Only months ago and with what a genteel observer would call “some trepidation,” I ferrried over that garish, scary river into the world of independent publishing. I had no idea the landscape on the other side would turn out to be the equivalent of Dr. Parnassus’ Imaginarium, a magical free-for-all that is my idea of The Best Place To Be. It feels like the secret home of my chimerical, loner brain. I get to do things on my terms whether they work or not, and I love it! And at this point I feel that an acknowledgement of indie publishing’s keen-eyed, voluble and traditionally bearded Charon is in order.
Every writer with whom I initially chatted about publishing my backlist on Amazon whispered the same word. “Konrath.” “Have you read J. A. Konrath?” “Joe Konrath says…” I had no idea who or what “Konrath” was and wondered why everyone was whispering. Whispers are silvery little flags that mark the doorways to all things interesting. But this was just some guy who writes four books a year and blogs about arduously self-promoting his self-published books. “There are thousands of these people selling vitamins and weight-loss programs,” I thought. “This is not interesting.” And yet the whispers continued.

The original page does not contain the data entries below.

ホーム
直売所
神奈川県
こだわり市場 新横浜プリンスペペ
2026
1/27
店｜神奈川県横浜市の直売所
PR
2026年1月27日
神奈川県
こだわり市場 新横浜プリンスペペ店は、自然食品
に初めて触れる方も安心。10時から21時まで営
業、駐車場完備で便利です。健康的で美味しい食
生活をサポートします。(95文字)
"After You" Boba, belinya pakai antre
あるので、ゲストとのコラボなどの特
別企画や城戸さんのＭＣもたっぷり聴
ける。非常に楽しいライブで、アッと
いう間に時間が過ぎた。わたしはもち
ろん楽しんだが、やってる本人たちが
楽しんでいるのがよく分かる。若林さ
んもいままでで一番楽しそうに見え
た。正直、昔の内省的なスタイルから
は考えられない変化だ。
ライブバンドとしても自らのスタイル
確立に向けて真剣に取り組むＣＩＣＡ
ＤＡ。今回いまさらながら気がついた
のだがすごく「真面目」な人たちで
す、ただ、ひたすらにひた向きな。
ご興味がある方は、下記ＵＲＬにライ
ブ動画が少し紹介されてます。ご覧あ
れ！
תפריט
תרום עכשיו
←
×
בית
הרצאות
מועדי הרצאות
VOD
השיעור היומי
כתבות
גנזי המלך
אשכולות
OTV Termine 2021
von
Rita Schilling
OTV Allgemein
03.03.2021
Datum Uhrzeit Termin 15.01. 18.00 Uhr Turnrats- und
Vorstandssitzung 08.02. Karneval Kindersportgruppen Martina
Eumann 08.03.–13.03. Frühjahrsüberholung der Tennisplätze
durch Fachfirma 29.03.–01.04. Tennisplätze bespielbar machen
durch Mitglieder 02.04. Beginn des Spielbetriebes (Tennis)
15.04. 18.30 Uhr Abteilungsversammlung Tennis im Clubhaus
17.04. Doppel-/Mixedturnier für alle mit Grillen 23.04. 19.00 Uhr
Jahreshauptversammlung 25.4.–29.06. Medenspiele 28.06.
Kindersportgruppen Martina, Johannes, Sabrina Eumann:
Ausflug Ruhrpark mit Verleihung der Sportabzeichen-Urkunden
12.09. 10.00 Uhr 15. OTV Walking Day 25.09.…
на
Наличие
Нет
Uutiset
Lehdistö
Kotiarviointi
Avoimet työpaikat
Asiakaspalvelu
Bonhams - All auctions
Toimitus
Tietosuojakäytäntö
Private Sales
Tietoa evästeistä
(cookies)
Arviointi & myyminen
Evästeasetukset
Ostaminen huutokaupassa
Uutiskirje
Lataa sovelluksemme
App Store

So I got Konrath’s A Newbie’s Guide to Publishing and read it on my Kindle. I contributed to his twenty-something million hits by reading his blogs written subsequent to the book, which is an often-repetitive collection of blogs. And two things happened.
First, while I was appalled at his jokes and took exception to some of his opinions, there was no denying that he knew what he was talking about. I knew he knew because through seven traditionally published novels, I’d already been there. He leaves no stone on the floor of the writer’s world unturned, and he doesn’t pull any punches about what he sees. Honesty is always amazing, especially when it’s backed up by evidence.
Second, and this is the weird part, something about his style felt deeply and pleasantly familiar. Not in that, “He sounds like (name your talk show host, stand-up comic or inspirational speaker)” sense, but in something broader and more significant. That was puzzling.
Konrath’s passion for writing puts the rest of us to shame. He racked up over five hundred rejections but didn’t quit. He just supported a family by waiting tables and kept writing. When he finally landed an agent and saw his books in print, he sent seven thousand promos to libraries and toured close to six hundred bookstores in only a couple of months, signing whatever stock they had and aggressively charming customers who’d never heard of him. On his own dime. You have to admit, that says something about writing as a “vocation” in the original Latin meaning – “a calling.” And I have to admit, I’m impressed. In our time such vocational passions are not acceptable, have negative value and may be denigrated as forms of derangement. But that didn’t stop Konrath. It didn’t even slow him.
Now, as the paradigm-shift of e-publishing proceeds at astonishing speed, Konrath has evolved as its populist voice. Every day he posts his own and others’ impressive eBook sales figures, and predicts the imminent end of traditional, New York-based publishing. All evidence supports his contentions generally, and an exciting maelstrom of books, authors, reviewers, cover artists, technical specialists and interested observers swirls around the sudden freedom of everybody to publish. I don’t think Konrath ever wanted to be the populist voice of a paradigm shift; he just wants to sell his books. It is, however, seemingly not in his nature to just shut up and go off to a cabin in the woods somewhere and write. Instead, he wants to pull the rest of us along with him. And he does.
I might not have crossed that strange river in the absence of Joe Konrath’s voice. And this is where the weird thing comes in. Plowing through page after page of the
Newbie’s Guide I felt the cadence of a chant as familiar as my own heartbeat. “Keep working, never give up, always be courteous and help others when you can.” However beamish, naïve, unrealistic and cloying on its surface, this is the chant of the heartland, of a thousand towns with a church at one end and a grain elevator at the other. It’s the conceptual pulse of a nation, the core American identity, and in our little writer’s niche therein, Joe Konrath is its bloody archetype. When I stumbled over the fact that he’s from Skokie, for crying out loud, it all made sense. Of course! I know this guy, grew up with that chant and acknowledge its resonance. Who doesn’t, underneath the veneer?
So thanks, Joe, for not even wanting to construct the phony mask of weary-yet-sophisticated resignation behind which writers sometimes learn to hide a passion for writing. You did good.